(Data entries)
☆ ☆ ☆ ☆

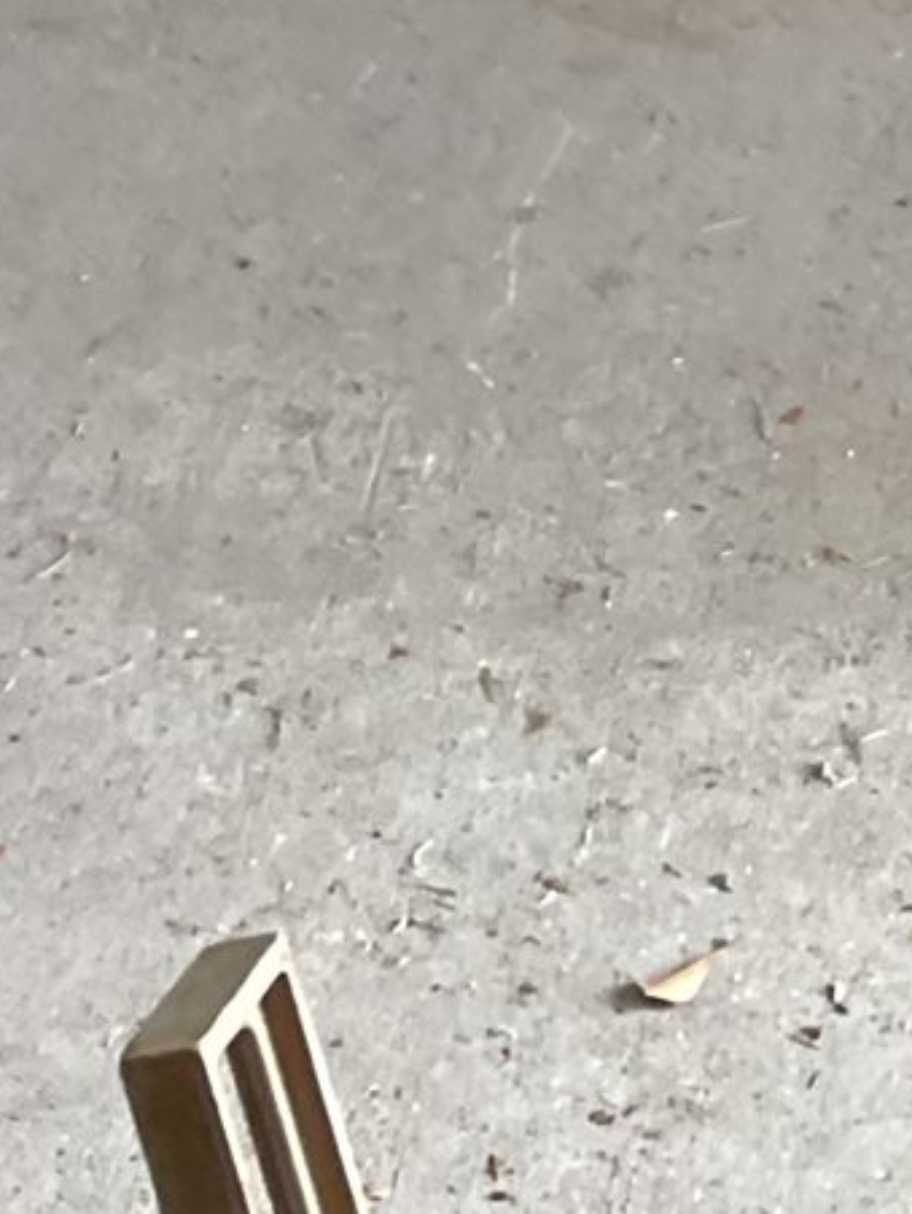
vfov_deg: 11.4
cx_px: 1165
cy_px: -1537
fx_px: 5192
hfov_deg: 9.9
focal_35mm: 148
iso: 320
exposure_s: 1/40
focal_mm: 3
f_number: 1.8
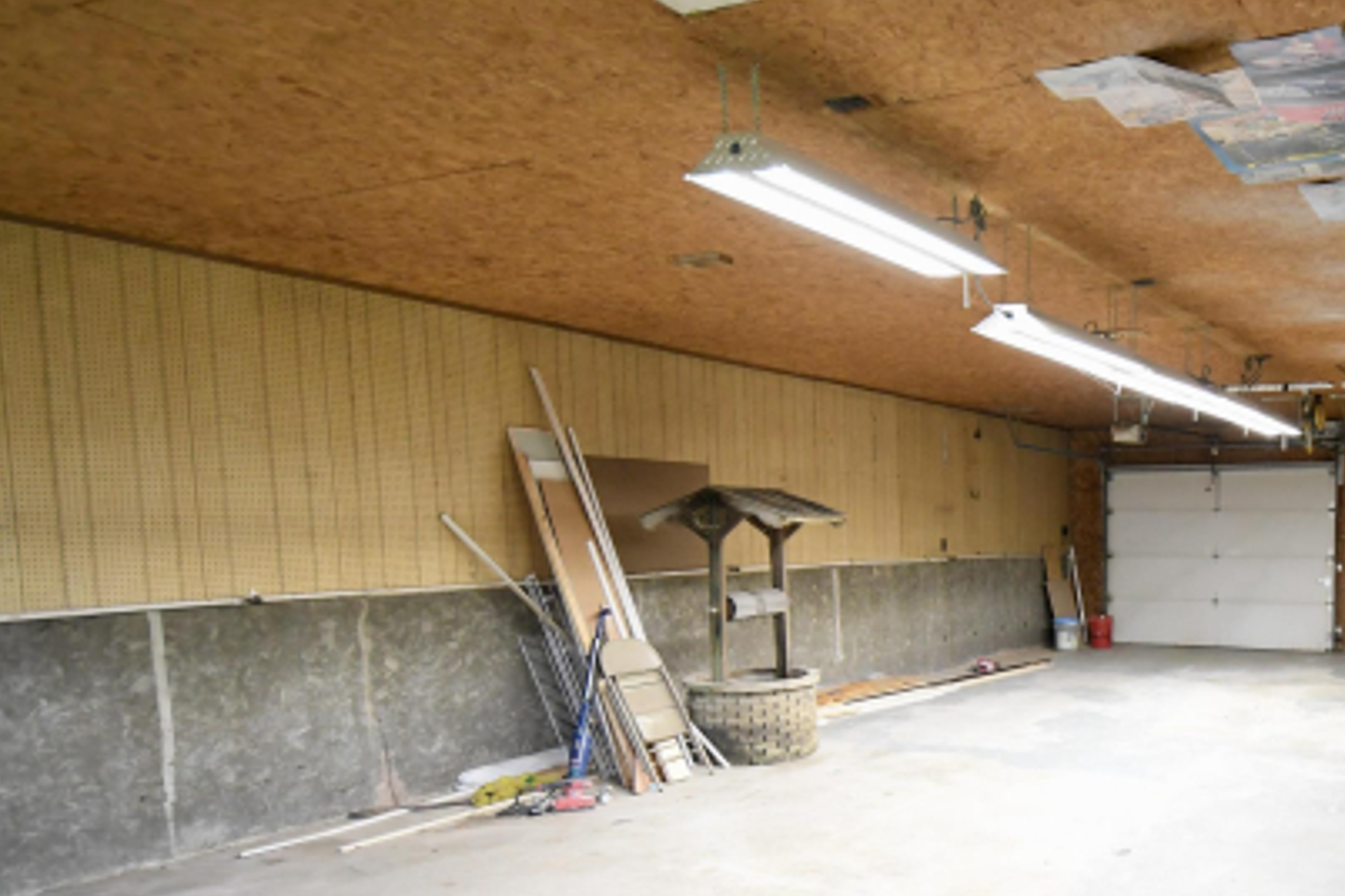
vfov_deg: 45.8
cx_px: 1117
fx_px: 1046
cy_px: 582
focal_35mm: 28
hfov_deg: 59.2
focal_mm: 10
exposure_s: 1/125
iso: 2000
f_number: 3.5
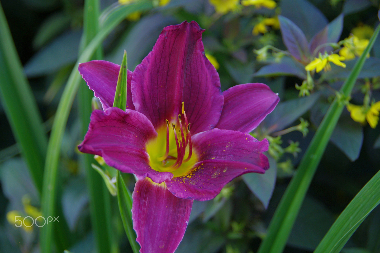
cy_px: 126
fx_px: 1339
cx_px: 190
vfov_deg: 10.8
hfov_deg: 16.2
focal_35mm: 127
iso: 200
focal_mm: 85
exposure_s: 1/40
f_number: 5.6
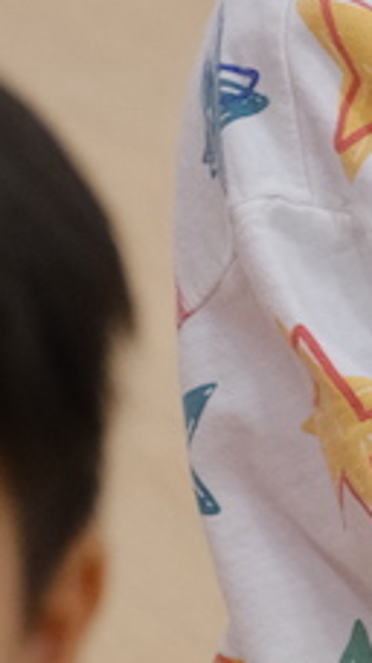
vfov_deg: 2.9
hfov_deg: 1.6
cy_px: 355
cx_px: 975
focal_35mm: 745
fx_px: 13084
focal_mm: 105.5
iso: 2500
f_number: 4.5
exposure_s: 1/125
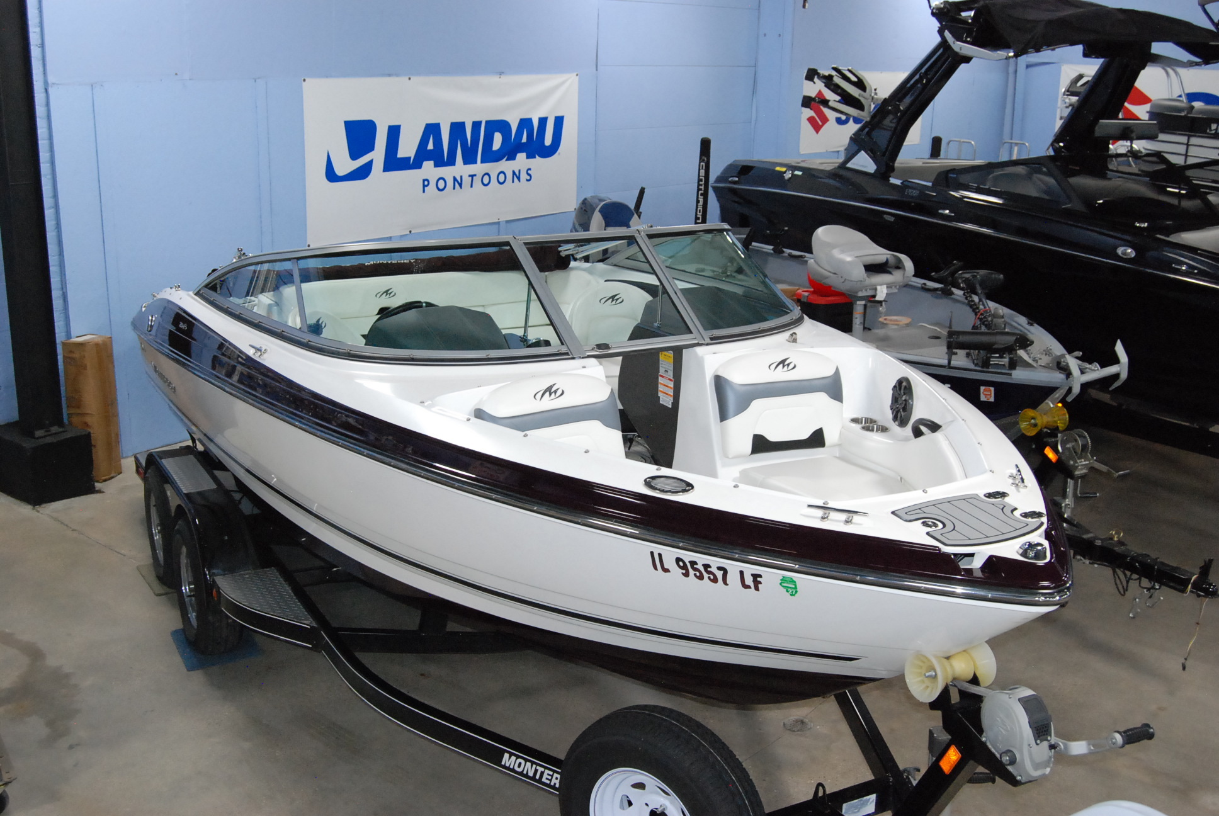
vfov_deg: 34.3
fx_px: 1322
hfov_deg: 49.5
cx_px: 610
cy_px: 408
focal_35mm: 39
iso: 1600
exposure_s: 1/60
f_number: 5.6
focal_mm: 26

☆ ☆ ☆ ☆

• [About this task] Give the records again exactly, pictures left out.

• [Exercise solution]
vfov_deg: 11.4
cx_px: 1165
cy_px: -1537
fx_px: 5192
hfov_deg: 9.9
focal_35mm: 148
iso: 320
exposure_s: 1/40
focal_mm: 3
f_number: 1.8
vfov_deg: 45.8
cx_px: 1117
fx_px: 1046
cy_px: 582
focal_35mm: 28
hfov_deg: 59.2
focal_mm: 10
exposure_s: 1/125
iso: 2000
f_number: 3.5
cy_px: 126
fx_px: 1339
cx_px: 190
vfov_deg: 10.8
hfov_deg: 16.2
focal_35mm: 127
iso: 200
focal_mm: 85
exposure_s: 1/40
f_number: 5.6
vfov_deg: 2.9
hfov_deg: 1.6
cy_px: 355
cx_px: 975
focal_35mm: 745
fx_px: 13084
focal_mm: 105.5
iso: 2500
f_number: 4.5
exposure_s: 1/125
vfov_deg: 34.3
fx_px: 1322
hfov_deg: 49.5
cx_px: 610
cy_px: 408
focal_35mm: 39
iso: 1600
exposure_s: 1/60
f_number: 5.6
focal_mm: 26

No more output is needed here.